Uma das preocupações era que, mesmo nas versões de Carrouges e Le Gris, não restasse dúvidas de que Marguerite era uma vítima. “Não havia ambivalência. Le Gris queria fazer sexo com ela e escolheu ver as coisas de certa maneira”, disse Holofcener ao Estadão. Enquanto isso, seu marido tomou o estupro não como uma violência contra a sua mulher, mas contra a sua propriedade, já que as mulheres não eram consideradas seres humanos. A produção também teve o cuidado de contratar uma coordenadora de cenas íntimas e de consultar diversas organizações de apoio a sobreviventes de abuso sexual. “Eles nos disseram se a cena estava longa demais, como filmar. Não há nudez, por exemplo. Nós escolhemos escrever e filmar de forma consciente.”
Para Matt Damon e Ben Affleck, era o mínimo que poderiam fazer. Eles sabem que estamos em um momento em que se instalar confortavelmente em seu ponto de vista privilegiado não é mais uma opção. “Temos de continuar aprendendo e ouvindo”, concluiu Affleck ao Estadão. “Estamos nos dando conta de que a nossa perspectiva pode não ser a do outro, que as pessoas são diferentes etnicamente, linguisticamente, em termos de gênero, orientação sexual. Se você aceitar isso e a premissa básica de que os seres humanos têm vidas e experiências diferentes, mas que todos merecem respeito e compreensão, precisa estar aberto à comunicação e ao aprendizado. Essa é a mensagem que eu ouvi e que aprendi.”
Para ele, somos, afinal, produto de uma estrutura patriarcal, corrupta, imoral, que cria pessoas que refletem esses valores. No filme, a Igreja, a ciência, as cortes, o governo apoiam esse sistema.
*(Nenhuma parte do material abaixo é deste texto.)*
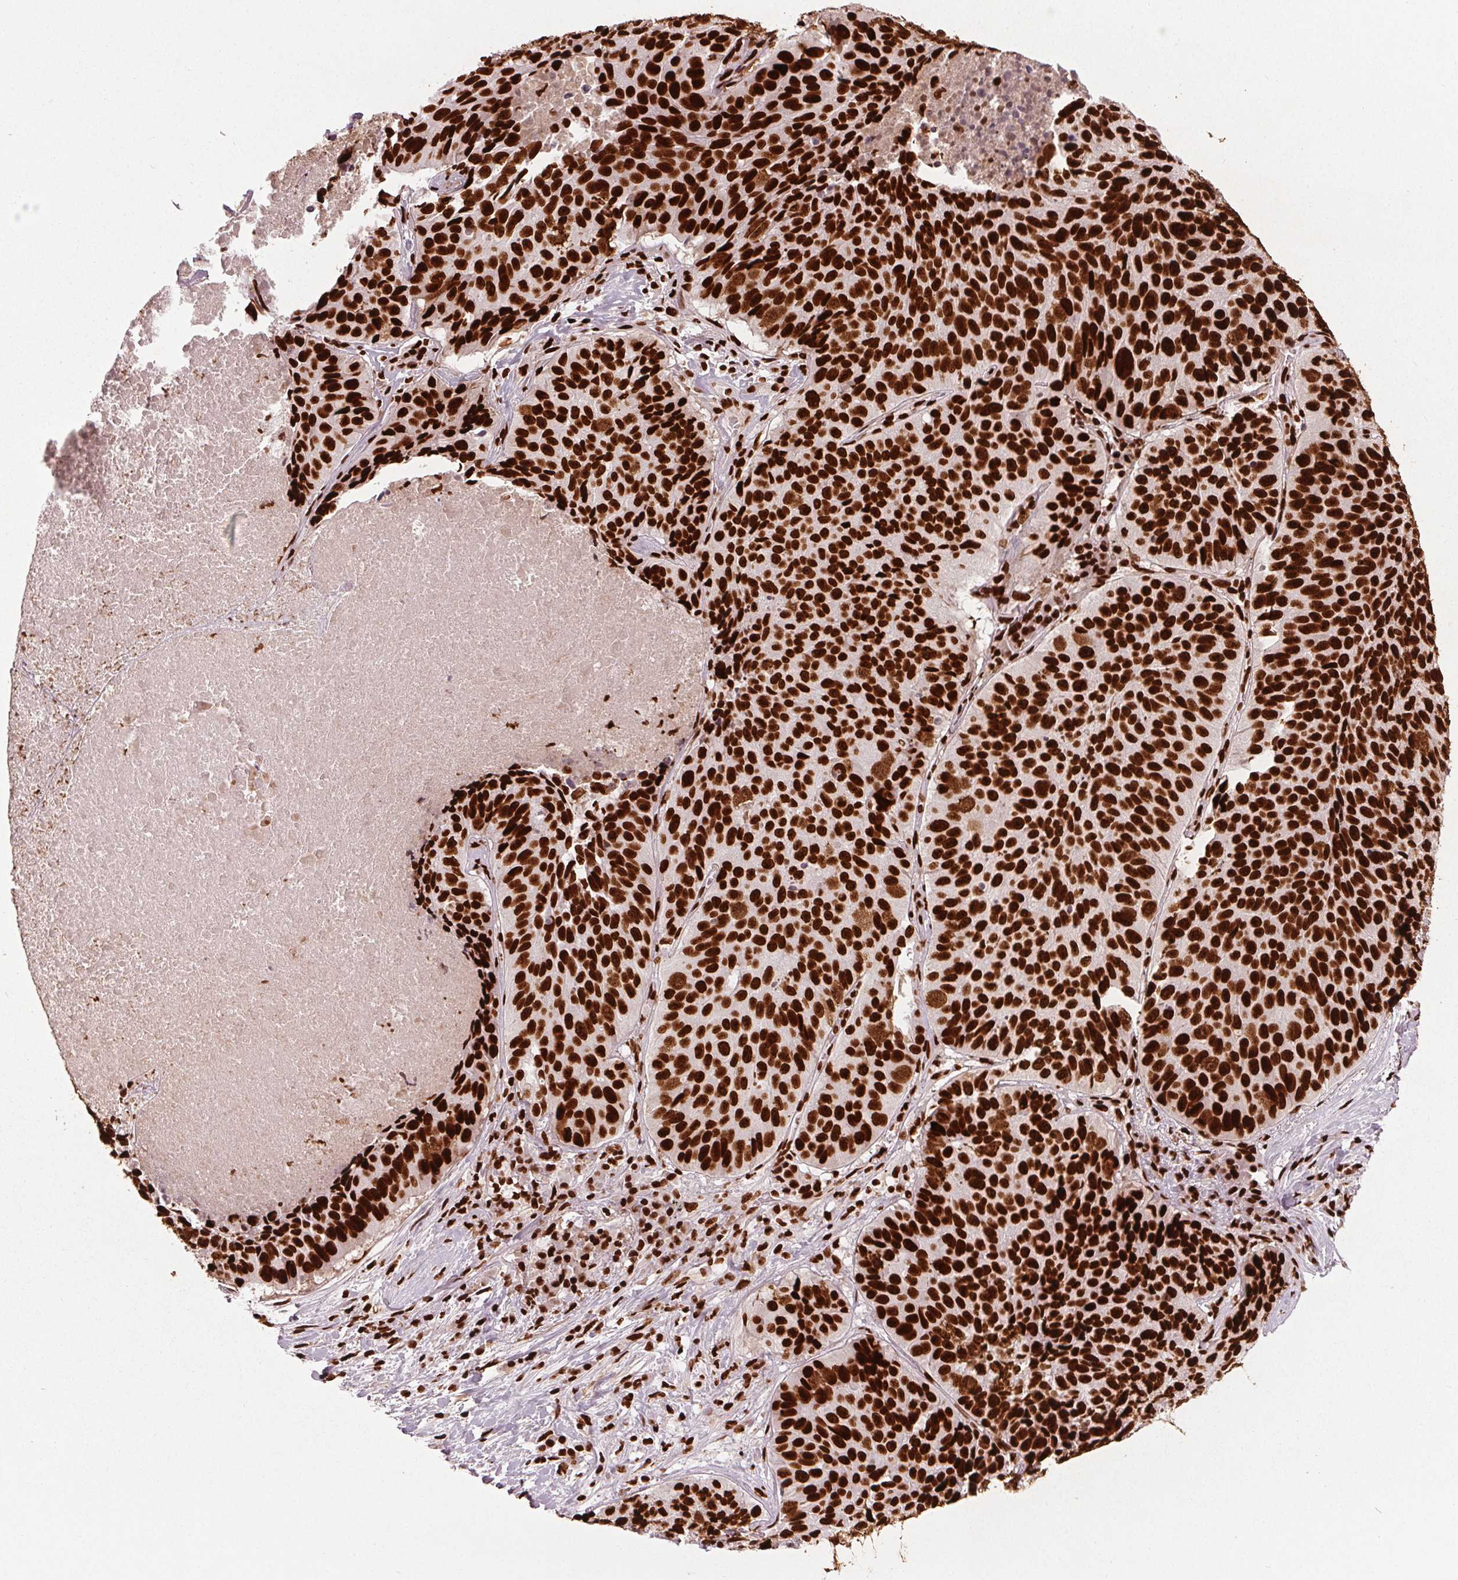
{"staining": {"intensity": "strong", "quantity": ">75%", "location": "nuclear"}, "tissue": "lung cancer", "cell_type": "Tumor cells", "image_type": "cancer", "snomed": [{"axis": "morphology", "description": "Normal tissue, NOS"}, {"axis": "morphology", "description": "Squamous cell carcinoma, NOS"}, {"axis": "topography", "description": "Bronchus"}, {"axis": "topography", "description": "Lung"}], "caption": "A brown stain highlights strong nuclear staining of a protein in lung squamous cell carcinoma tumor cells. (IHC, brightfield microscopy, high magnification).", "gene": "BRD4", "patient": {"sex": "male", "age": 64}}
O que acontece em O Último Duelo parece algo bem extremo e distante no passado, mas seus vestígios ainda podem ser observados. Um sorriso que é tomado como convite.
Um não que é ignorado como um protesto que uma dama ou uma “mulher direita” deve fazer antes do sexo. E instituições e uma sociedade que não estão abertas a ouvir as mulheres sem tratá-las como culpadas, quando elas pouco têm a ganhar ao fazer uma denúncia. “Eu espero, sinceramente, que os homens examinem seus comportamentos de maneira mais cuidadosa”, acrescentou Holofcener. “Nosso objetivo com o filme não é mudar ninguém, mas, se isso acontecer, que fantástico.”
As informações são do jornal O Estado de S. Paulo.